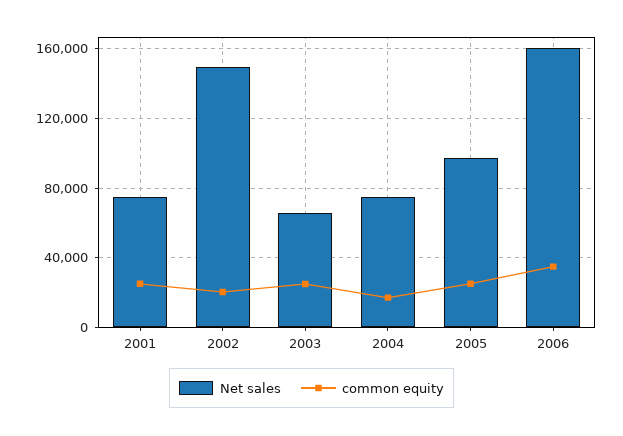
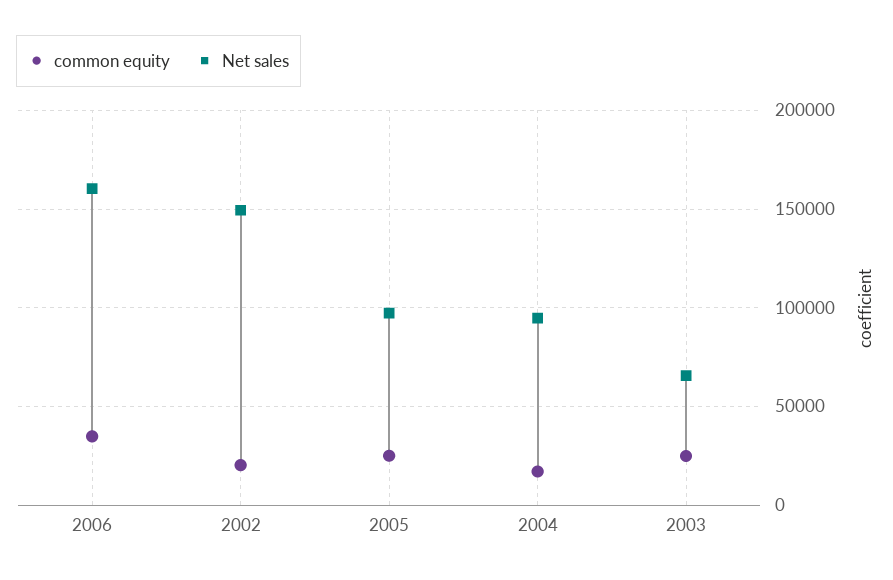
  {
    "Net sales": {
-     "2001": 75000,
      "2002": 150000,
      "2003": 65000,
-     "2004": 75000,
+     "2004": 95000,
      "2005": 95000,
      "2006": 160000
    },
    "common equity": {
-     "2001": 25000,
      "2002": 20000,
      "2003": 25000,
      "2004": 15000,
      "2005": 25000,
      "2006": 35000
    }
  }

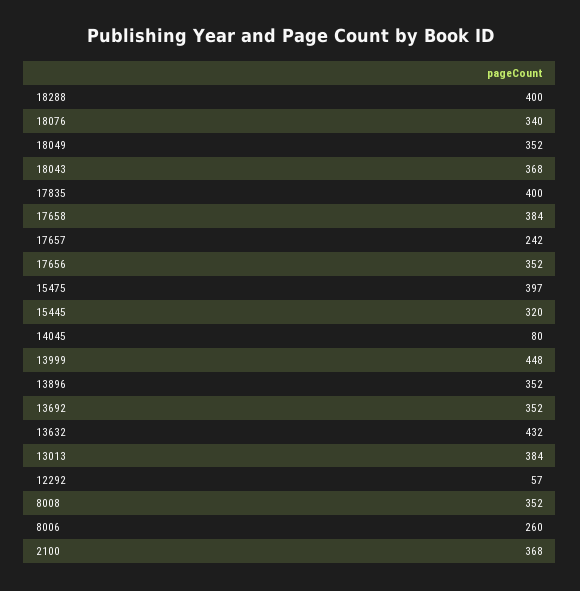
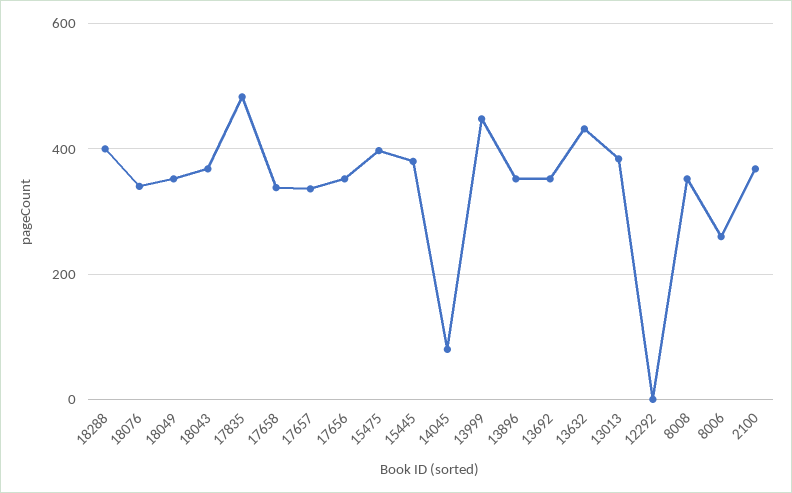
  {
    "18288": 400,
    "18076": 340,
    "18049": 352,
    "18043": 368,
-   "17835": 400,
+   "17835": 480,
-   "17658": 384,
+   "17658": 340,
-   "17657": 242,
+   "17657": 340,
    "17656": 352,
    "15475": 397,
-   "15445": 320,
+   "15445": 380,
    "14045": 80,
    "13999": 448,
    "13896": 352,
    "13692": 352,
    "13632": 432,
    "13013": 384,
-   "12292": 57,
+   "12292": 0,
    "8008": 352,
    "8006": 260,
    "2100": 368
  }

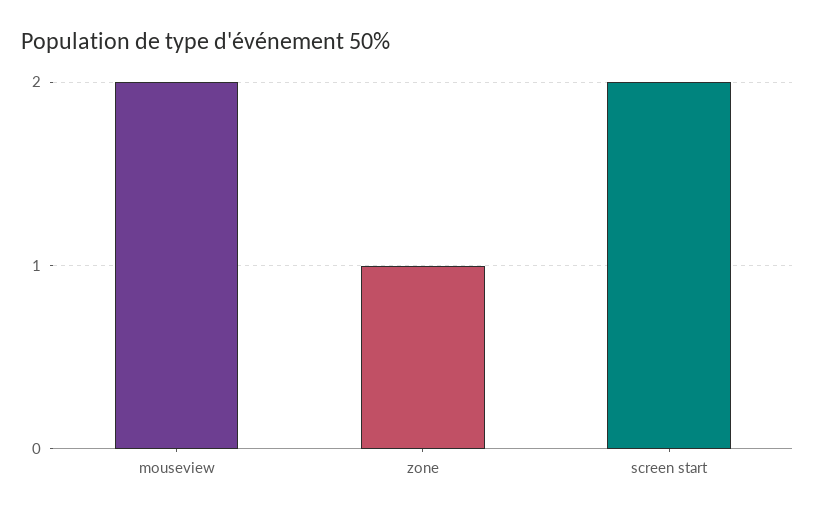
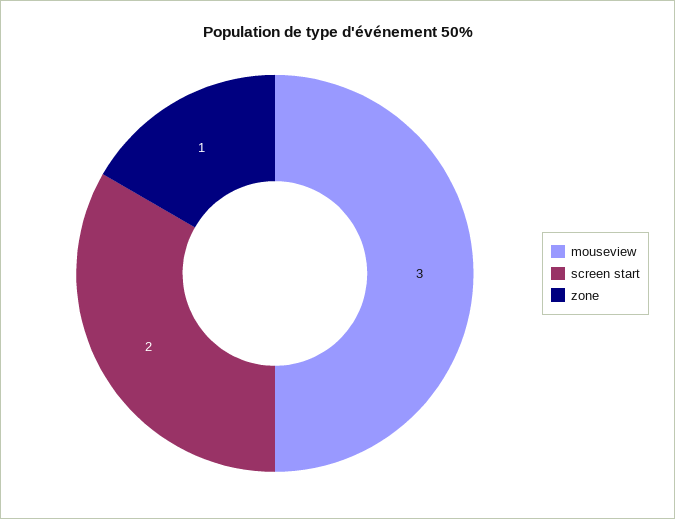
  {
-   "mouseview": 2,
+   "mouseview": 3,
    "zone": 1,
    "screen start": 2
  }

══════════

WORK TO BE COMPLETED:
The result should be the full set of entries above, restated exactly and without images.

REPLY TO THE EXERCISE:
  {
    "Net sales": {
-     "2001": 75000,
      "2002": 150000,
      "2003": 65000,
-     "2004": 75000,
+     "2004": 95000,
      "2005": 95000,
      "2006": 160000
    },
    "common equity": {
-     "2001": 25000,
      "2002": 20000,
      "2003": 25000,
      "2004": 15000,
      "2005": 25000,
      "2006": 35000
    }
  }

  {
    "18288": 400,
    "18076": 340,
    "18049": 352,
    "18043": 368,
-   "17835": 400,
+   "17835": 480,
-   "17658": 384,
+   "17658": 340,
-   "17657": 242,
+   "17657": 340,
    "17656": 352,
    "15475": 397,
-   "15445": 320,
+   "15445": 380,
    "14045": 80,
    "13999": 448,
    "13896": 352,
    "13692": 352,
    "13632": 432,
    "13013": 384,
-   "12292": 57,
+   "12292": 0,
    "8008": 352,
    "8006": 260,
    "2100": 368
  }

  {
-   "mouseview": 2,
+   "mouseview": 3,
    "zone": 1,
    "screen start": 2
  }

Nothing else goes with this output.